Since 2020, China has joined the global fight against the COVID-19 pandemic and launched the most wide-ranging and intense emergency humanitarian assistance campaign since the founding of the People's Republic of China.
Over the past three years, the nation has provided billions of test kits as well as protective clothing, masks and other anti-pandemic supplies to 151 countries and 13 international organizations, and it has shipped a total of 5,246 tons of materials. It has also delivered 520 million doses of COVID-19 vaccines to 110 countries and four international organizations.
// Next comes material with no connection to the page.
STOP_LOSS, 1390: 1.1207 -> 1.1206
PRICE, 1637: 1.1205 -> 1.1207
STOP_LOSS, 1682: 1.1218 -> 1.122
Humanity has been profoundly affected by the combined impacts of major changes in the global situation and the COVID-19 pandemic. Facing the turbulence and transformation, China and the Belt and Road countries should uphold high-standard, sustainable and people-centered cooperation.
While complying with universally accepted international norms and standards, they also should respect the national laws and regulatory frameworks of partner countries and encourage harmonization among various norms and standards.
Sustainability in all dimensions, and linking with the UN's 2030 Agenda for Sustainable Development, should be promoted in cooperation. Belt and Road projects should give priority to poverty alleviation, job creation and the broad-based improvement of people's lives in the countries involved. Tripartite cooperation with international financial and implementation partners can also support Belt and Road projects by providing better access to financial resources, risk sharing and knowledge sharing.
The author is vice-president of the Center for International Knowledge on Development.